If you want a fascinating story that mixes statistics, sex, social media, human behavior, and sports, has ESPN got you covered. In an article in the annual analytics issue of ESPN The Magazine, Tom Haberstroh digs into an ongoing statistical mystery in the NBA:
Something strange happens when NBA teams play on the road these days, a trend line that baffles statheads. In the 1987-88 season, home teams won an astounding 67.9 percent of games, boasting an average win margin of 5.8 points, the highest on record. The advantage was so profound that home teams, on average, played at the level of a 55-win team.
Then, in less than a decade, the home-court advantage gap was sliced in half.
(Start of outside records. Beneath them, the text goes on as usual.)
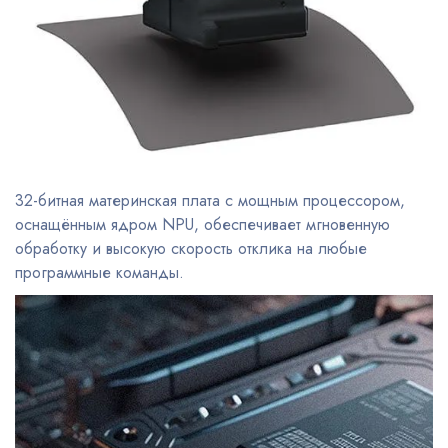
32-битная материнская плата с мощным процессором,
оснащённым ядром NPU, обеспечивает мгновенную
обработку и высокую скорость отклика на любые
программные команды.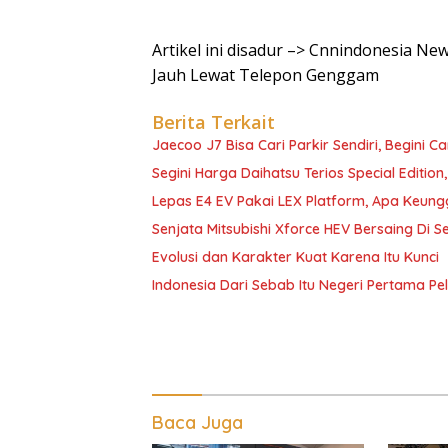
Artikel ini disadur –> Cnnindonesia N
Jauh Lewat Telepon Genggam
Berita Terkait
Jaecoo J7 Bisa Cari Parkir Sendiri, Begini C
Segini Harga Daihatsu Terios Special Edition
Lepas E4 EV Pakai LEX Platform, Apa Keun
Senjata Mitsubishi Xforce HEV Bersaing Di 
Evolusi dan Karakter Kuat Karena Itu Kunci
Indonesia Dari Sebab Itu Negeri Pertama 
Baca Juga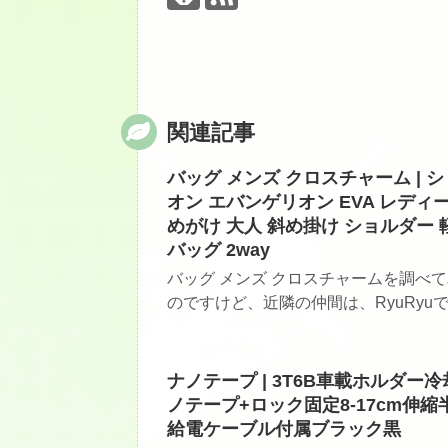
関連記事
バッグ メンズ クロスチャーム | 
オン エバンゲリオン EVA レディ
めがけ 大人 斜め掛け ショルダー 
バッグ 2way
バッグ メンズ クロスチャームを調べ
のですけど、近隣の仲間は、RyuRyuで
ナノテープ | 3T6B車載ホルダ
ノテープ+ロック固定8-17cm伸縮
給電ケーブル付属ブラック黒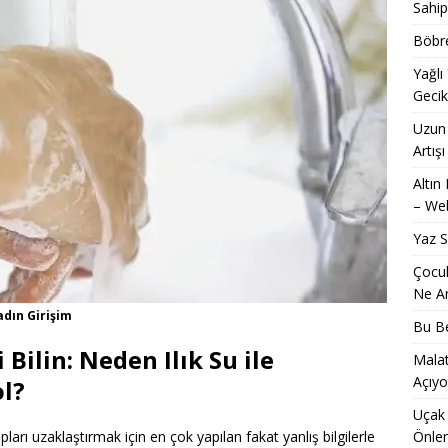
Sahip
Böbre
Yağlı
Geci
Uzun 
Artışı
Altın
– Web
Yaz 
Çocuk
Ne An
adın Girişim
Bu Be
Bilin: Neden Ilık Su ile
Malat
Açıyo
l?
Uçak 
Önle
pları uzaklaştırmak için en çok yapılan fakat yanlış bilgilerle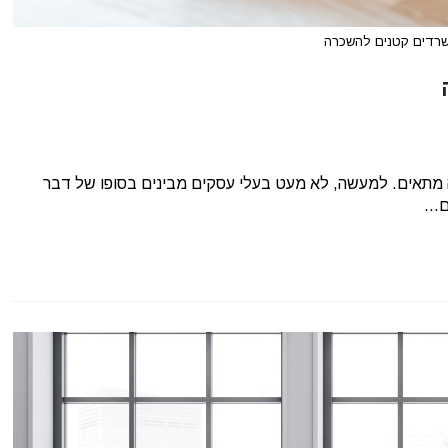
רדים קטנים להשכרה
זה מתאים. למעשה, לא מעט בעלי עסקים מבינים בסופו של דבר
ם…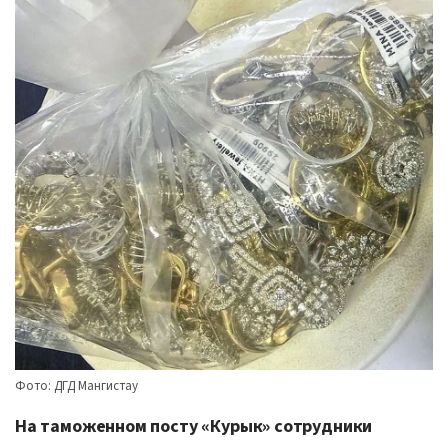
Фото: ДГД Мангистау
На таможенном посту «Курык» сотрудники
By 1996-97, home teams won only 57.5 percent of the time, by an average margin of only 2.6 points. And now, after hovering around 60 percent for most of the 2000s, home-court advantage is dropping again. This season, it sits at an all-time low of 57.4 percent.
Things are different now, though. For one thing, players take conditioning a lot more seriously than they did back when home teams dominated — NBA norms have shifted, Haberstroh explains, and it’s way less common for players to drink heavily, let alone to engage in the hard-drug use that used to plague the league (there was a lot of cocaine in the 1980s).
Then there’s the internet. Thanks to Tinder and Instagram (which many players apparently prefer to Tinder for casual-sex purposes), it’s very easy for players to find people to sleep with without having to spend hours at clubs or bars. “The NBA player staring at a 9:30 a.m. team breakfast in a hotel conference room the morning of the game can now log seven or eight hours of z’s and still enjoy a tryst,” writes Haberstroh.
It would of course be impossible to isolate exactly how much of the shift in road-team winning percentage has to do with the internet as opposed to all the other slow, long-term changes in how NBA players view and conduct themselves — “the professionalization of the professional athlete,” as Haberstroh puts it. But there’s a strong case to be made social media is changing the behavior of NBA athletes in a manner that is leaving a noticeable statistical footprint.